• **WORK REQUIRED**
Images excluded, reproduce each line of the records exactly as it stands.
___ SOURCE DATA ___
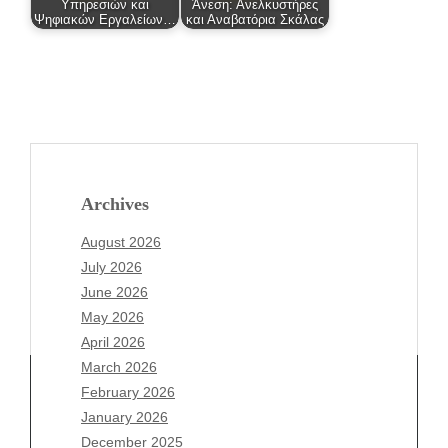
Υπηρεσιών και
Άνεση: Ανελκυστήρες
Ψηφιακών Εργαλείων…
και Αναβατόρια Σκάλας
Archives
August 2026
July 2026
June 2026
May 2026
April 2026
March 2026
February 2026
January 2026
December 2025
Archives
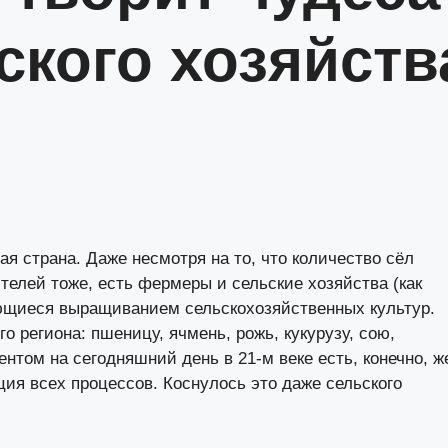
ского хозяйств
ая страна. Даже несмотря на то, что количество сёл
елей тоже, есть фермеры и сельские хозяйства (как
ающиеся выращиванием сельскохозяйственных культур.
региона: пшеницу, ячмень, рожь, кукурузу, сою,
том на сегодняшний день в 21-м веке есть, конечно, ж
ия всех процессов. Коснулось это даже сельского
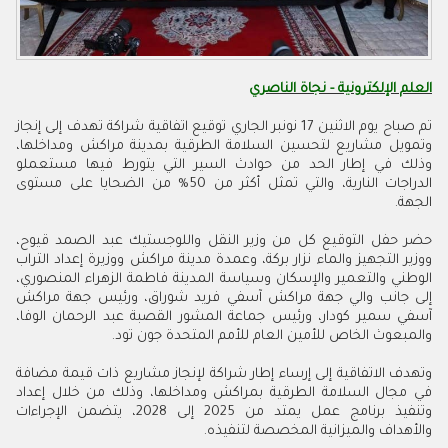
العلم الإلكترونية - نجاة الناصري
تم صباح يوم الاثنين 17 نونبر الجاري توقيع اتفاقية شراكة تهدف إلى إنجاز
وتمويل مشاريع لتحسين السلامة الطرقية بمدينة مراكش ومداخلها،
وذلك في إطار الحد من حوادث السير التي يتورط فيها مستعملو
الدراجات النارية، والتي تمثل أكثر من 50% من الضحايا على مستوى
الجهة.
حضر حفل التوقيع كل من وزير النقل واللوجستيك عبد الصمد قيوح،
ووزير التجهيز والماء نزار بركة، وعمدة مدينة مراكش ووزيرة إعداد التراب
الوطني والتعمير والإسكان وسياسة المدينة فاطمة الزهراء المنصوري،
إلى جانب والي جهة مراكش آسفي فريد شوراق، ورئيس جهة مراكش
آسفي سمير كودار، ورئيس جماعة المشور القصبة عبد الرحمان الوفا،
والمبعوث الخاص للأمين العام للأمم المتحدة جون تود.
وتهدف الاتفاقية إلى إرساء إطار شراكة لإنجاز مشاريع ذات قيمة مضافة
في مجال السلامة الطرقية بمراكش ومداخلها، وذلك من خلال إعداد
وتنفيذ برنامج عمل يمتد من 2025 إلى 2028، يتضمن الإجراءات
والأهداف والميزانية المخصصة لتنفيذه.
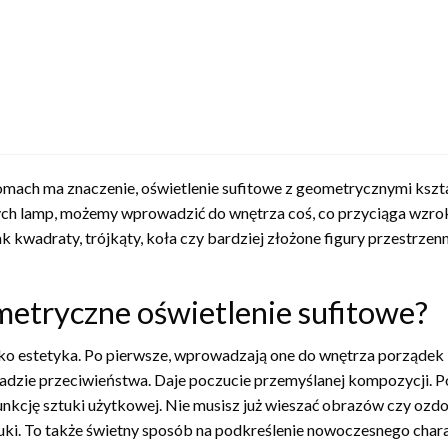
omach ma znaczenie, oświetlenie sufitowe z geometrycznymi kszta
ch lamp, możemy wprowadzić do wnętrza coś, co przyciąga wzrok 
jak kwadraty, trójkąty, koła czy bardziej złożone figury przestrzen
etryczne oświetlenie sufitowe?
lko estetyka. Po pierwsze, wprowadzają one do wnętrza porządek i
sadzie przeciwieństwa. Daje poczucie przemyślanej kompozycji. P
unkcję sztuki użytkowej. Nie musisz już wieszać obrazów czy ozd
uki. To także świetny sposób na podkreślenie nowoczesnego charak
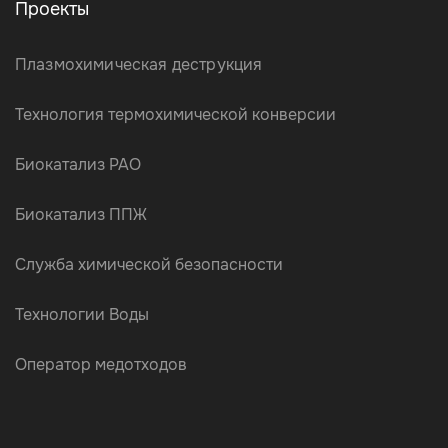
Проекты
Плазмохимическая деструкция
Технология термохимической конверсии
Биокатализ РАО
Биокатализ ППЖ
Служба химической безопасности
Технологии Воды
Оператор медотходов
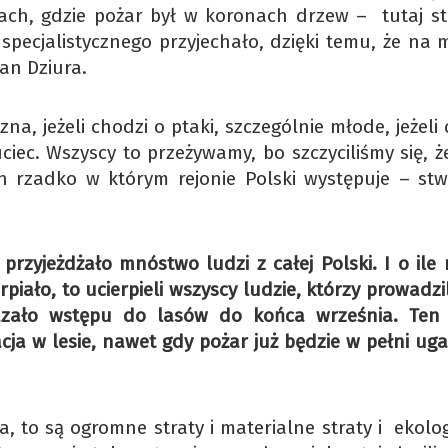
ch, gdzie pożar był w koronach drzew – tutaj st
pecjalistycznego przyjechało, dzięki temu, że na m
man Dziura.
a, jeżeli chodzi o ptaki, szczególnie młode, jeżeli
ciec. Wszyscy to przeżywamy, bo szczyciliśmy się, ż
lin rzadko w którym rejonie Polski występuje – stw
przyjeżdżało mnóstwo ludzi z całej Polski. I o ile 
iało, to ucierpieli wszyscy ludzie, którzy prowadzil
kazało wstępu do lasów do końca września. Ten
cja w lesie, nawet gdy pożar już będzie w pełni ug
a, to są ogromne straty i materialne straty i ekolo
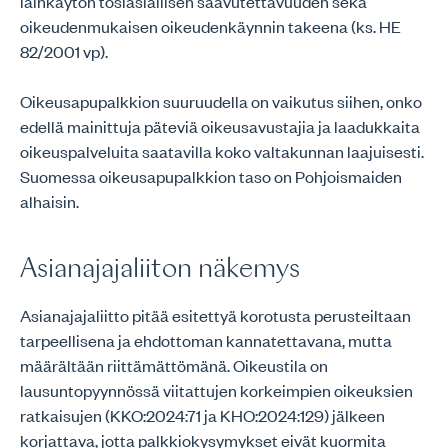
lainkäytön tosiasiallisen saavutettavuuden sekä
oikeudenmukaisen oikeudenkäynnin takeena (ks. HE
82/2001 vp).
Oikeusapupalkkion suuruudella on vaikutus siihen, onko
edellä mainittuja päteviä oikeusavustajia ja laadukkaita
oikeuspalveluita saatavilla koko valtakunnan laajuisesti.
Suomessa oikeusapupalkkion taso on Pohjoismaiden
alhaisin.
Asianajajaliiton näkemys
Asianajajaliitto pitää esitettyä korotusta perusteiltaan
tarpeellisena ja ehdottoman kannatettavana, mutta
määrältään riittämättömänä. Oikeustila on
lausuntopyynnössä viitattujen korkeimpien oikeuksien
ratkaisujen (KKO:2024:71 ja KHO:2024:129) jälkeen
korjattava, jotta palkkiokysymykset eivät kuormita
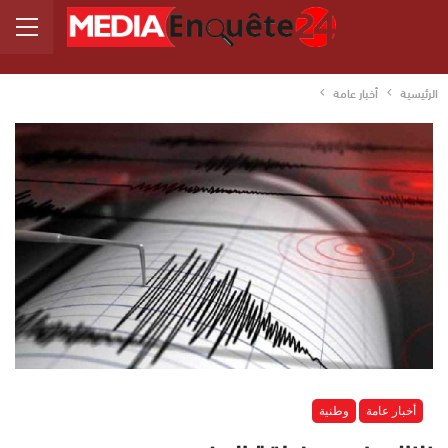
الرئيسية
أخبار عامة
أخبار عامة
وطنية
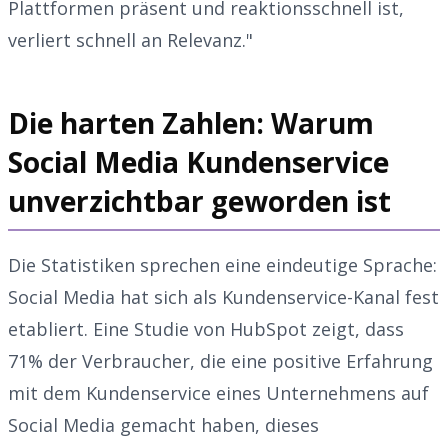
Plattformen präsent und reaktionsschnell ist,
verliert schnell an Relevanz."
Die harten Zahlen: Warum
Social Media Kundenservice
unverzichtbar geworden ist
Die Statistiken sprechen eine eindeutige Sprache:
Social Media hat sich als Kundenservice-Kanal fest
etabliert. Eine Studie von HubSpot zeigt, dass
71% der Verbraucher, die eine positive Erfahrung
mit dem Kundenservice eines Unternehmens auf
Social Media gemacht haben, dieses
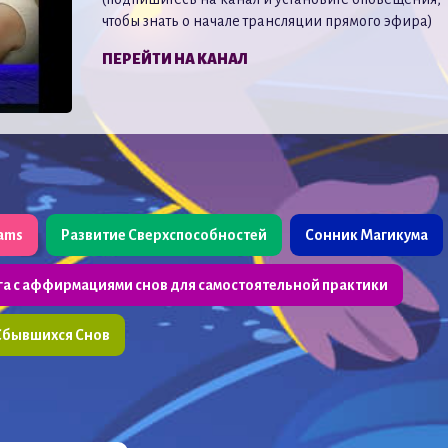
чтобы знать о начале трансляции прямого эфира)
ПЕРЕЙТИ НА КАНАЛ
eams
Развитие Сверхспособностей
Сонник Магикума
га с аффирмациями снов для самостоятельной практики
Сбывшихся Снов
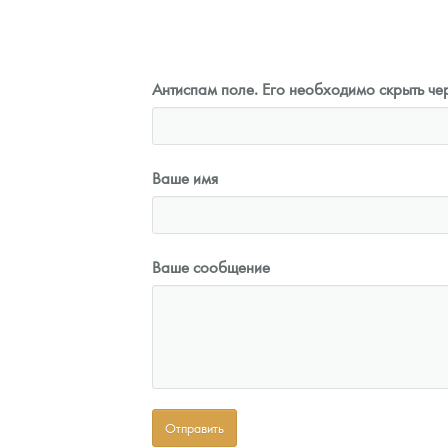
Антиспам поле. Его необходимо скрыть чер
Ваше имя
Ваше сообщение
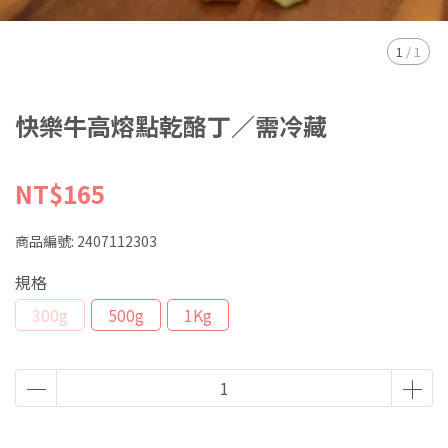
1
/
1
快樂牛高熔點乾酪丁／需冷藏
NT$165
商品編號:
2407112303
規格
300g
500g
1Kg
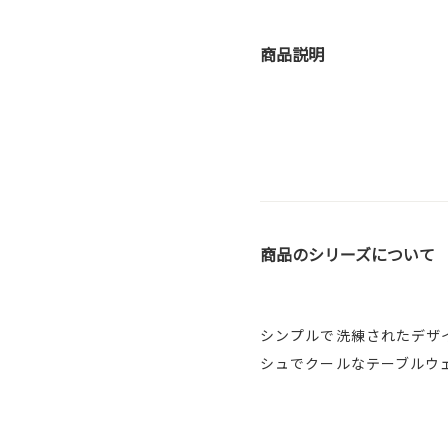
商品説明
商品のシリーズについて
シンプルで洗練されたデザ
シュでクールなテーブルウ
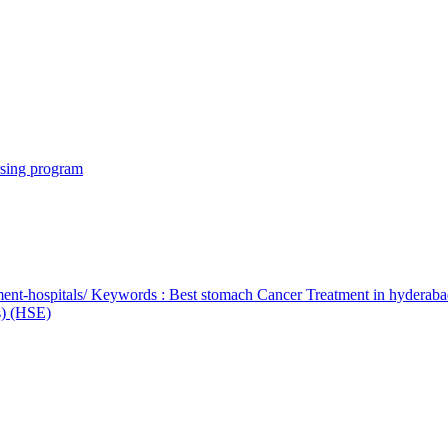
rsing program
ent-hospitals/ Keywords : Best stomach Cancer Treatment in hyderab
bs) (HSE)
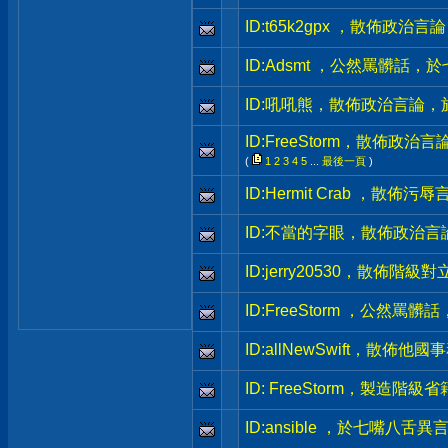
ID:t65k2gpx ，散佈政
ID:Adsmt ，公然罵髒話
ID:吼吼熊，散佈政治言論
ID:FreeStorm，散佈政
(
1
2
3
4
5
...
最後一頁
)
ID:Hermit Crab ，散
ID:不當的字眼，散佈政治
ID:jerry20530，散佈
ID:FreeStorm ，公然
ID:allNewSwift，散
ID: FreeStorm，製造
ID:ansible ，於七嘴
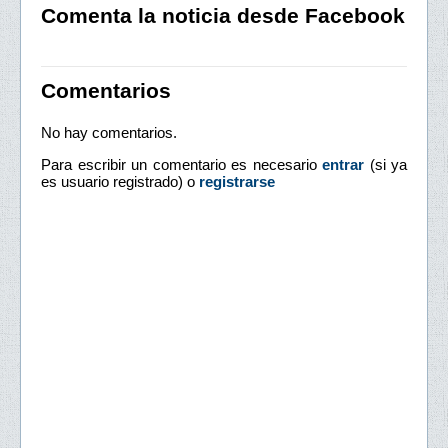
Comenta la noticia desde Facebook
Comentarios
No hay comentarios.
Para escribir un comentario es necesario
entrar
(si ya
es usuario registrado) o
registrarse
___
• **PROBLEM SOLUTION**
Υπηρεσιών και
Άνεση: Ανελκυστήρες
Ψηφιακών Εργαλείων…
και Αναβατόρια Σκάλας
Archives
August 2026
July 2026
June 2026
May 2026
April 2026
March 2026
February 2026
January 2026
December 2025
Archives
ского хозяйств
ая страна. Даже несмотря на то, что количество сёл
елей тоже, есть фермеры и сельские хозяйства (как
ающиеся выращиванием сельскохозяйственных культур.
региона: пшеницу, ячмень, рожь, кукурузу, сою,
том на сегодняшний день в 21-м веке есть, конечно, ж
ия всех процессов. Коснулось это даже сельского
العلم الإلكترونية - نجاة الناصري
تم صباح يوم الاثنين 17 نونبر الجاري توقيع اتفاقية شراكة تهدف إلى إنجاز
وتمويل مشاريع لتحسين السلامة الطرقية بمدينة مراكش ومداخلها،
وذلك في إطار الحد من حوادث السير التي يتورط فيها مستعملو
الدراجات النارية، والتي تمثل أكثر من 50% من الضحايا على مستوى
الجهة.
حضر حفل التوقيع كل من وزير النقل واللوجستيك عبد الصمد قيوح،
ووزير التجهيز والماء نزار بركة، وعمدة مدينة مراكش ووزيرة إعداد التراب
الوطني والتعمير والإسكان وسياسة المدينة فاطمة الزهراء المنصوري،
إلى جانب والي جهة مراكش آسفي فريد شوراق، ورئيس جهة مراكش
آسفي سمير كودار، ورئيس جماعة المشور القصبة عبد الرحمان الوفا،
والمبعوث الخاص للأمين العام للأمم المتحدة جون تود.
وتهدف الاتفاقية إلى إرساء إطار شراكة لإنجاز مشاريع ذات قيمة مضافة
في مجال السلامة الطرقية بمراكش ومداخلها، وذلك من خلال إعداد
وتنفيذ برنامج عمل يمتد من 2025 إلى 2028، يتضمن الإجراءات
والأهداف والميزانية المخصصة لتنفيذه.
omach ma znaczenie, oświetlenie sufitowe z geometrycznymi kszta
ch lamp, możemy wprowadzić do wnętrza coś, co przyciąga wzrok 
jak kwadraty, trójkąty, koła czy bardziej złożone figury przestrzen
etryczne oświetlenie sufitowe?
lko estetyka. Po pierwsze, wprowadzają one do wnętrza porządek i
sadzie przeciwieństwa. Daje poczucie przemyślanej kompozycji. P
unkcję sztuki użytkowej. Nie musisz już wieszać obrazów czy ozd
uki. To także świetny sposób na podkreślenie nowoczesnego charak
Проекты
Плазмохимическая деструкция
Технология термохимической конверсии
Биокатализ РАО
Биокатализ ППЖ
Служба химической безопасности
Технологии Воды
Оператор медотходов
ch, gdzie pożar był w koronach drzew – tutaj st
pecjalistycznego przyjechało, dzięki temu, że na m
man Dziura.
a, jeżeli chodzi o ptaki, szczególnie młode, jeżeli
ciec. Wszyscy to przeżywamy, bo szczyciliśmy się, ż
lin rzadko w którym rejonie Polski występuje – stw
przyjeżdżało mnóstwo ludzi z całej Polski. I o ile 
iało, to ucierpieli wszyscy ludzie, którzy prowadzil
kazało wstępu do lasów do końca września. Ten
cja w lesie, nawet gdy pożar już będzie w pełni ug
a, to są ogromne straty i materialne straty i ekolo
lainkäytön tosiasiallisen saavutettavuuden sekä
oikeudenmukaisen oikeudenkäynnin takeena (ks. HE
82/2001 vp).
Oikeusapupalkkion suuruudella on vaikutus siihen, onko
edellä mainittuja päteviä oikeusavustajia ja laadukkaita
oikeuspalveluita saatavilla koko valtakunnan laajuisesti.
Suomessa oikeusapupalkkion taso on Pohjoismaiden
alhaisin.
Asianajajaliiton näkemys
Asianajajaliitto pitää esitettyä korotusta perusteiltaan
tarpeellisena ja ehdottoman kannatettavana, mutta
määrältään riittämättömänä. Oikeustila on
lausuntopyynnössä viitattujen korkeimpien oikeuksien
ratkaisujen (KKO:2024:71 ja KHO:2024:129) jälkeen
korjattava, jotta palkkiokysymykset eivät kuormita
الرئيسية
أخبار عامة
أخبار عامة
وطنية
Plattformen präsent und reaktionsschnell ist,
verliert schnell an Relevanz."
Die harten Zahlen: Warum
Social Media Kundenservice
unverzichtbar geworden ist
Die Statistiken sprechen eine eindeutige Sprache:
Social Media hat sich als Kundenservice-Kanal fest
etabliert. Eine Studie von HubSpot zeigt, dass
71% der Verbraucher, die eine positive Erfahrung
mit dem Kundenservice eines Unternehmens auf
Social Media gemacht haben, dieses
чтобы знать о начале трансляции прямого эфира)
ПЕРЕЙТИ НА КАНАЛ
eams
Развитие Сверхспособностей
Сонник Магикума
га с аффирмациями снов для самостоятельной практики
Сбывшихся Снов
Антиспам поле. Его необходимо скрыть чер
Ваше имя
Ваше сообщение
1
/
1
快樂牛高熔點乾酪丁／需冷藏
NT$165
商品編號:
2407112303
規格
300g
500g
1Kg
商品説明
商品のシリーズについて
シンプルで洗練されたデザ
シュでクールなテーブルウ
rsing program
ent-hospitals/ Keywords : Best stomach Cancer Treatment in hyderab
bs) (HSE)
ID:t65k2gpx ，散佈政
ID:Adsmt ，公然罵髒話
ID:吼吼熊，散佈政治言論
ID:FreeStorm，散佈政
(
1
2
3
4
5
...
最後一頁
)
ID:Hermit Crab ，散
ID:不當的字眼，散佈政治
ID:jerry20530，散佈
ID:FreeStorm ，公然
ID:allNewSwift，散
ID: FreeStorm，製造
ID:ansible ，於七嘴
Comenta la noticia desde Facebook
Comentarios
No hay comentarios.
Para escribir un comentario es necesario
entrar
(si ya
es usuario registrado) o
registrarse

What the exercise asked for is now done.